What you will do -
From the entries below, copy every line holding the word "analysis".

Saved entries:
★ ★ ★ ★
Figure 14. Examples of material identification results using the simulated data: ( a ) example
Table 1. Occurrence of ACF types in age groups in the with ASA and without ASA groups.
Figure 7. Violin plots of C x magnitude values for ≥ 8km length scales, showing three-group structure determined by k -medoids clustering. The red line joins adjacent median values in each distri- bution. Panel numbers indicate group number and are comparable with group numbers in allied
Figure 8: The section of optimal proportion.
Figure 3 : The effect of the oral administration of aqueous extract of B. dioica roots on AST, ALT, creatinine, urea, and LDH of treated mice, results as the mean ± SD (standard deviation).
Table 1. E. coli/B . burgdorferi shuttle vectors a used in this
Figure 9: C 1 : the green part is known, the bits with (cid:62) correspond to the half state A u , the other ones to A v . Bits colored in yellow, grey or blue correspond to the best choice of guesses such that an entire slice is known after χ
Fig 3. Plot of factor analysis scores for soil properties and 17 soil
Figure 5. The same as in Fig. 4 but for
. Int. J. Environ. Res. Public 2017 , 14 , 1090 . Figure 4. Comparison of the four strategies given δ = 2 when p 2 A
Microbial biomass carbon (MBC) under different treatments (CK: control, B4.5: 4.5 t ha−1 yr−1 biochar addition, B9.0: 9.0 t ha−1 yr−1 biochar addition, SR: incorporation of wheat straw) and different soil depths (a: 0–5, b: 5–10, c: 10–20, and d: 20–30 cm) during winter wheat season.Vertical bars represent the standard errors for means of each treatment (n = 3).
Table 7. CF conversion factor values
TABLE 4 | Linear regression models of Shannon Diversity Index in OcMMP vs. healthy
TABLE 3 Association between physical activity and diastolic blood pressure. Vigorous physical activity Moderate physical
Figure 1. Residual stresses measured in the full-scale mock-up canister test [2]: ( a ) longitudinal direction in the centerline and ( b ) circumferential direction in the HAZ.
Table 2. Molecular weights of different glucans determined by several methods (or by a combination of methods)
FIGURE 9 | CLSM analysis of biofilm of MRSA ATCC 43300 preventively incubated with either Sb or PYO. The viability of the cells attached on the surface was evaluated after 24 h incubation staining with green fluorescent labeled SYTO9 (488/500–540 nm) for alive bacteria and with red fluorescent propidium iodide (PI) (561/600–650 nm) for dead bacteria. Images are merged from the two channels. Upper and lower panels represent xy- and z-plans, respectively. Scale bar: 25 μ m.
★ ★ ★ ★
Response to the exercise -
Fig 3. Plot of factor analysis scores for soil properties and 17 soil
FIGURE 9 | CLSM analysis of biofilm of MRSA ATCC 43300 preventively incubated with either Sb or PYO. The viability of the cells attached on the surface was evaluated after 24 h incubation staining with green fluorescent labeled SYTO9 (488/500–540 nm) for alive bacteria and with red fluorescent propidium iodide (PI) (561/600–650 nm) for dead bacteria. Images are merged from the two channels. Upper and lower panels represent xy- and z-plans, respectively. Scale bar: 25 μ m.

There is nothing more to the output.